跳ね上がるほどの楽しさも無ければ、腹を抱える程の可笑しさも無い。さらに言えば、涙を流すような哀しみも。胸を焦がす愛しさも。
そんなにハラハラするような人生を送ってはいないし、固唾を飲んで見守られるような、逼迫した展開はきっと僕には訪れない。
なんで僕にそれがわかるかって?
まあ、それなりに人生は過ごしてきた。いや、実を言うとこんな確信に満ちた言い方をするほど僕は高齢でもないし、酸いも甘いも噛み分けた、豊富な人生経験がある訳でもないけども。それでもまあだいたいは分かるってもんさ。そうだろう?
物心が着いて、人は特別に憧れる。きっと自分には何かあると、他の人には無い何かが、自分だけにあるはずだって。でもすぐに皆気が付く。
『ああ、自分は何物でもない』
『特別な人は確かに居る。でもそれは自分ではない。』
普通に育って、普通に学校を卒業し、普通に社会に出て、普通に仕事をし、普通に家庭を築き、普通に生活して、普通に死んでいくんだろう。
そんな事はみんな気が付いてる。それでも特別に憧れながら、自分だけの何かを探しながら、普通に生きてる。
黒髪黒目。中肉中背。何処にでもいる学生。
容姿、普通。学力、普通。運動、普通…よりは下かもしれない。けど、わざわざ特筆するほど駄目でも無いとも思っている。

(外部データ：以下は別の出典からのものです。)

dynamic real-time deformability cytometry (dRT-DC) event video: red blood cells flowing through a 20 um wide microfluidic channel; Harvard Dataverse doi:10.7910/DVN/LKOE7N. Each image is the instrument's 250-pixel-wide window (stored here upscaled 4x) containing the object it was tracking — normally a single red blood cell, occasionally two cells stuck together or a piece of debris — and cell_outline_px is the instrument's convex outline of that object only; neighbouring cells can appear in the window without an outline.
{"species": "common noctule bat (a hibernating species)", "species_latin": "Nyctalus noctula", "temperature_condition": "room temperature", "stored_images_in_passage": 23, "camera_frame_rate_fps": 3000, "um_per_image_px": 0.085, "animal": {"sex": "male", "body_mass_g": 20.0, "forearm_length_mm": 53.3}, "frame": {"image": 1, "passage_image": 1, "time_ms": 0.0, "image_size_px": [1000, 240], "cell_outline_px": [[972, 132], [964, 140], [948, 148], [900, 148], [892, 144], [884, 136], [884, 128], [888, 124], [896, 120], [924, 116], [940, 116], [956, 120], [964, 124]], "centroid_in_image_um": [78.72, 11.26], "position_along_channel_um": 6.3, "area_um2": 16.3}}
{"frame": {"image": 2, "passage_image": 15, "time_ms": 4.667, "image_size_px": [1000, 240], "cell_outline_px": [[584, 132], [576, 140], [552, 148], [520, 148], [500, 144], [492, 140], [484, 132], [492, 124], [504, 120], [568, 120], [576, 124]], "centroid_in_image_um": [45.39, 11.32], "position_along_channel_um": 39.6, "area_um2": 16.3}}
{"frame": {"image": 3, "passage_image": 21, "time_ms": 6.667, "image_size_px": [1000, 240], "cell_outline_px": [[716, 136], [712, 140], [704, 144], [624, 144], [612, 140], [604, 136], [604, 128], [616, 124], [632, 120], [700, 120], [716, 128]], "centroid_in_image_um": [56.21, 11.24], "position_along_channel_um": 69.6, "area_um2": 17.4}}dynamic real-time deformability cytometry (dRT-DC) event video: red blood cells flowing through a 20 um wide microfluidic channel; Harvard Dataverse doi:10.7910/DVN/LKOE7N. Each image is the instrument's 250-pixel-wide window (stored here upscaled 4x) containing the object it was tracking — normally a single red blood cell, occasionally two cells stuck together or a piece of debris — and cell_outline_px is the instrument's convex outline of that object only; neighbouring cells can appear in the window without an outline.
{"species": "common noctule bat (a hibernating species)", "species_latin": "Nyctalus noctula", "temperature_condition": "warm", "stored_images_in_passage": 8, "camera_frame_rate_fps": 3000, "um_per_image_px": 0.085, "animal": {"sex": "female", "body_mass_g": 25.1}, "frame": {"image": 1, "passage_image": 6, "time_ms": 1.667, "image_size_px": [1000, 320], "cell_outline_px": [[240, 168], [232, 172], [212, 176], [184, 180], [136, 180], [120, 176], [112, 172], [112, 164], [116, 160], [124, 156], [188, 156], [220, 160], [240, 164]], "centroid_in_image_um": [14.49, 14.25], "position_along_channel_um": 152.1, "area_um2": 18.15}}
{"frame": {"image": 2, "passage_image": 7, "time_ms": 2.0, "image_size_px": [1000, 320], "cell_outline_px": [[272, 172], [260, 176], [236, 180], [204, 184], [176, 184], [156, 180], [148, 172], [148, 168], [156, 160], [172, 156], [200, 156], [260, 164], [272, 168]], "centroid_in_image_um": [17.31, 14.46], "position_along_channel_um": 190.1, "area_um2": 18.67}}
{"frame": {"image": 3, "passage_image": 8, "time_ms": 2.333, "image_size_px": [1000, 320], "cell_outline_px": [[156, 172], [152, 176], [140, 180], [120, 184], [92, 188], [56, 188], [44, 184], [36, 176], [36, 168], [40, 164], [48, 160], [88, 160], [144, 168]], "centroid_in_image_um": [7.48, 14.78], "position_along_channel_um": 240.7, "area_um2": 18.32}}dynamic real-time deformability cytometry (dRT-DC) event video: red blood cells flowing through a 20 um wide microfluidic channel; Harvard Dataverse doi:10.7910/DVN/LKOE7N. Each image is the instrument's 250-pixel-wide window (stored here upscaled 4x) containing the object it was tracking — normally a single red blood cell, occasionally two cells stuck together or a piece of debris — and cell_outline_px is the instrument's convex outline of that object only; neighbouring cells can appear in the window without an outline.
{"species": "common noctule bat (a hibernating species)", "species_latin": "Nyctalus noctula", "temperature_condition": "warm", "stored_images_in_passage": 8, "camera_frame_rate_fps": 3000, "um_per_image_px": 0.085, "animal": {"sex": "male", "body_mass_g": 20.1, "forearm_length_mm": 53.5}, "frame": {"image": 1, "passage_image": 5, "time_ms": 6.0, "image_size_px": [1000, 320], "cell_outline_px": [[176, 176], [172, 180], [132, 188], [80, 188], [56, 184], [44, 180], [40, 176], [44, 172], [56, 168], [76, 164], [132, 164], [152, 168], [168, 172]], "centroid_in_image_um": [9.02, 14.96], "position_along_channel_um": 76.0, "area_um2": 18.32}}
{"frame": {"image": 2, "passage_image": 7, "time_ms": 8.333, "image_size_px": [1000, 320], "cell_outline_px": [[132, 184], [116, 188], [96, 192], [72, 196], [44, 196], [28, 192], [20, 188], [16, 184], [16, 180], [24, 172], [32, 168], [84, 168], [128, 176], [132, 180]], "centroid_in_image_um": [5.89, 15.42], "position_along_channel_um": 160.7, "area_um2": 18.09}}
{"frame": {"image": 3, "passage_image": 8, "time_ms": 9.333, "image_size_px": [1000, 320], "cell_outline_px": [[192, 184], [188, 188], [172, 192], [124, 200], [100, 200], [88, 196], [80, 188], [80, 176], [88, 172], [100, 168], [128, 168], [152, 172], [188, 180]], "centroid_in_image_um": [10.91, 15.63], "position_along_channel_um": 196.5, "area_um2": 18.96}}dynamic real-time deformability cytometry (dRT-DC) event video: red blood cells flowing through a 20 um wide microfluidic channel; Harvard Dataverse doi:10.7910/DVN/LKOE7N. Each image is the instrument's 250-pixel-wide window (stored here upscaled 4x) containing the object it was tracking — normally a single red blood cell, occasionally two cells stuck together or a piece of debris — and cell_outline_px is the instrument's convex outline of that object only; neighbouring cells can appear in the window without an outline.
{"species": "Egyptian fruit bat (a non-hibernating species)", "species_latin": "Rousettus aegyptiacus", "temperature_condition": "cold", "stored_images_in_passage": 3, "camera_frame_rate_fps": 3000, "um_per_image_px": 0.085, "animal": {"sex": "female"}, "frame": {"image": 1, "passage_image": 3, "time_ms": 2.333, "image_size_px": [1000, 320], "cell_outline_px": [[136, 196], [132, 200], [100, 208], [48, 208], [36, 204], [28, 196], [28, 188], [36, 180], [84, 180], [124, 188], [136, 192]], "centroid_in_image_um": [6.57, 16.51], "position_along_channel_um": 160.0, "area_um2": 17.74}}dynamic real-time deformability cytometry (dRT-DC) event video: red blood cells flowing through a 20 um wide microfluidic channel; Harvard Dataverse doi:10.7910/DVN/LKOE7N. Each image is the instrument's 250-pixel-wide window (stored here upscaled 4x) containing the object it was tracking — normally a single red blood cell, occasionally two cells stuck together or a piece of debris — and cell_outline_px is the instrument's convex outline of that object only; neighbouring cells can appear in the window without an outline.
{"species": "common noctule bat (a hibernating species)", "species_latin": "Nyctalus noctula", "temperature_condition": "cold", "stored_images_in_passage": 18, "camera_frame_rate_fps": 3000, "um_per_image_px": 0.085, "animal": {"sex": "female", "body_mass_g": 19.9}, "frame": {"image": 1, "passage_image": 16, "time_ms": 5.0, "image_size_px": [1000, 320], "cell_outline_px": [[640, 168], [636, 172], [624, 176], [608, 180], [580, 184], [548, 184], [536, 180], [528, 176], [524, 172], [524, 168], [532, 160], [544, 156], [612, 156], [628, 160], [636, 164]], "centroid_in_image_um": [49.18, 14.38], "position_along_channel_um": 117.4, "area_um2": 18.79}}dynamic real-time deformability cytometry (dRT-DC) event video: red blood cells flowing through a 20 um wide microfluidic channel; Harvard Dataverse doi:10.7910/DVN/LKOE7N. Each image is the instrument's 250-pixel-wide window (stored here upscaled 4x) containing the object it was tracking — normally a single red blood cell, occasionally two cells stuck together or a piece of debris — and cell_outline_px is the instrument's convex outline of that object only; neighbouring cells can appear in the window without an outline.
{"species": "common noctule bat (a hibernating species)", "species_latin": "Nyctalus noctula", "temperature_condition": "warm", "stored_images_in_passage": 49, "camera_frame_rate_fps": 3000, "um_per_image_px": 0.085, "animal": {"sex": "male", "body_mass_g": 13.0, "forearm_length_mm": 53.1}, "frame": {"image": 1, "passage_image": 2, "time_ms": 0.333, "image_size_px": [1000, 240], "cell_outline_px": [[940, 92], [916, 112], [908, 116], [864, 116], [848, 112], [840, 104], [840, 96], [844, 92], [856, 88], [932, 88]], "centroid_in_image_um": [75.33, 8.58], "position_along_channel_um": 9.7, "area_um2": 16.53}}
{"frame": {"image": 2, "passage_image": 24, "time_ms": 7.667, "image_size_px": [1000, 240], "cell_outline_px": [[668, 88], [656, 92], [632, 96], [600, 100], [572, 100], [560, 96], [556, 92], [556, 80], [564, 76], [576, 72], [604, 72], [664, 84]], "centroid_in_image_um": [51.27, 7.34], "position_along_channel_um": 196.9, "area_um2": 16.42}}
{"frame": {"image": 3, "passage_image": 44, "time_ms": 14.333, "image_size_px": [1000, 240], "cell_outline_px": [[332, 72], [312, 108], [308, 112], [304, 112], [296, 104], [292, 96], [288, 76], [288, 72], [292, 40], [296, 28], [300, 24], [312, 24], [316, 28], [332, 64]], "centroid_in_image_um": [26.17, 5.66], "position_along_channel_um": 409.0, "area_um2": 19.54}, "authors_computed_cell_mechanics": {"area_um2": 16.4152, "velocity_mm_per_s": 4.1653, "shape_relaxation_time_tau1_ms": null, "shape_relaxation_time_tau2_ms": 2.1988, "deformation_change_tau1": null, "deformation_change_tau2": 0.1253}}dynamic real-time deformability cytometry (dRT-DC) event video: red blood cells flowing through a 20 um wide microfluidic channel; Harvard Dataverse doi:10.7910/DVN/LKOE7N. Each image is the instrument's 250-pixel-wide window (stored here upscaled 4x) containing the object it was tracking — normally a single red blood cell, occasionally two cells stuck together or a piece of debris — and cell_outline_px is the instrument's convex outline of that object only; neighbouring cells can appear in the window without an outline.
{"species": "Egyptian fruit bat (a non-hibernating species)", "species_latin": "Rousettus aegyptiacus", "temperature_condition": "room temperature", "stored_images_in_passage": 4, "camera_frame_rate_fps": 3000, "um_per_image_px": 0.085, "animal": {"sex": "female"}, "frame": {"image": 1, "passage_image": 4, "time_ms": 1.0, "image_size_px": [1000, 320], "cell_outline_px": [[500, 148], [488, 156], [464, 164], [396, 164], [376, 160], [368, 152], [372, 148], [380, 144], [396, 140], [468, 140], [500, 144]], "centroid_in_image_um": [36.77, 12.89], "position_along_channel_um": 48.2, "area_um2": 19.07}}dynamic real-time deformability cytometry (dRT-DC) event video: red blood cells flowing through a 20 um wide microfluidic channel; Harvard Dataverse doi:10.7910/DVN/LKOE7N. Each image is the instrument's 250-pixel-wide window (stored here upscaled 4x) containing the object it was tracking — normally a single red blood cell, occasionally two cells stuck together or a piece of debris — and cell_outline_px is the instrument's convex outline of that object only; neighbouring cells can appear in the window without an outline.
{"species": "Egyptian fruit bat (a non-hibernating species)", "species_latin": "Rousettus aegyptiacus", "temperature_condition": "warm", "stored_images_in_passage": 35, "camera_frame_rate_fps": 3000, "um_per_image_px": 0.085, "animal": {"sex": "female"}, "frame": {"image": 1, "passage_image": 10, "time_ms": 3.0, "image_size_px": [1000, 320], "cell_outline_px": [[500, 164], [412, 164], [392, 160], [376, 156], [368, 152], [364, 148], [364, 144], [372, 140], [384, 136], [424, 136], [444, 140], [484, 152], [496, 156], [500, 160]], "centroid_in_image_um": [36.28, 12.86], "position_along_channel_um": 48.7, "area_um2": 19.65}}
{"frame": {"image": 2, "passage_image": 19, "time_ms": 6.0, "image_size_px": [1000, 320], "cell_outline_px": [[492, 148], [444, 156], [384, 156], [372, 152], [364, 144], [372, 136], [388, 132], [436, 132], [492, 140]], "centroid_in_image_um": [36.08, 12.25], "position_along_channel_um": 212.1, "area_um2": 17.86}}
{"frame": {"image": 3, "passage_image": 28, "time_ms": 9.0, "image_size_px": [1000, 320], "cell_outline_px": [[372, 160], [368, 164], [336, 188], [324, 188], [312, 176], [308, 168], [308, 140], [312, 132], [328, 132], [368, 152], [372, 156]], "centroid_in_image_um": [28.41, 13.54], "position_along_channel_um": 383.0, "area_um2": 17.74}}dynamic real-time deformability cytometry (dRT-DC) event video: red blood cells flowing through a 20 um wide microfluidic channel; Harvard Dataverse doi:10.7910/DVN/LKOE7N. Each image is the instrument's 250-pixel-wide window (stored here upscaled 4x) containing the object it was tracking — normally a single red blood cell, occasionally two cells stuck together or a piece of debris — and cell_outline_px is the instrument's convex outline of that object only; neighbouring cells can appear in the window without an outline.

そんな僕に何が出来るだろう。何が起こるだろう。きっとそんな "何か" は寄ってこない。向こうも嫌だろうし、僕も歓迎はしていない。なんて、そんなことを言うと鼻で笑われるかもしれない。「こっちから願い下げだ」って。
さておき、そんな僕である。きっと観てても退屈だろう、それは想像に難くない。この調子でやってて大丈夫かな?むしろ変な自虐野郎だとか思われてない?
まあもしそう思われたのなら、それはそれで僕の貴重な個性と呼べる何かなのかもしれない。…嬉しくないなぁ。
「いや、君のその鬱屈とした精神性や考え方は、そこそこに特殊だと私は思うけどね。充分、観察していて興味が湧くよ。」
ただ、そんな僕にも人に話す何かがあるのだとするなら。
「あの、ひとが少し考え込んでいるだけでその言い様は酷くありませんか?先輩。」
「君のその特徴の無い顔で、あからさまに『僕は有象無象です』みたいな表情を見せられれば、そりゃあ弄りたくもなるってもんだろう?」
「言葉の棘がいつにも増して尖ってますね。僕の心を滅多刺しにしてるの自覚してます?」
この先輩と過ごす、少しだけ愉快な日々くらいだろう。
とても、大いに、すごく、不本意ではあるけれど。